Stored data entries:

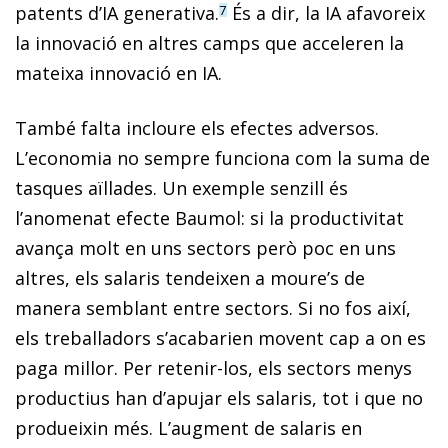
patents d’IA generativa.
És a dir, la IA afavoreix
7
la innovació en altres camps que acceleren la
mateixa innovació en IA.
També falta incloure els efectes adversos.
L’economia no sempre funciona com la suma de
tasques aïllades. Un exemple senzill és
l’anomenat efecte Baumol: si la productivitat
avança molt en uns sectors però poc en uns
altres, els salaris tendeixen a moure’s de
manera semblant entre sectors. Si no fos així,
els treballadors s’acabarien movent cap a on es
paga millor. Per retenir-los, els sectors menys
productius han d’apujar els salaris, tot i que no
produeixin més. L’augment de salaris en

▶ _Exercise prompt_
Provide the count, and nothing else, of lines in the data above where the word "altres" occurs.

▶ _Output for this task_
2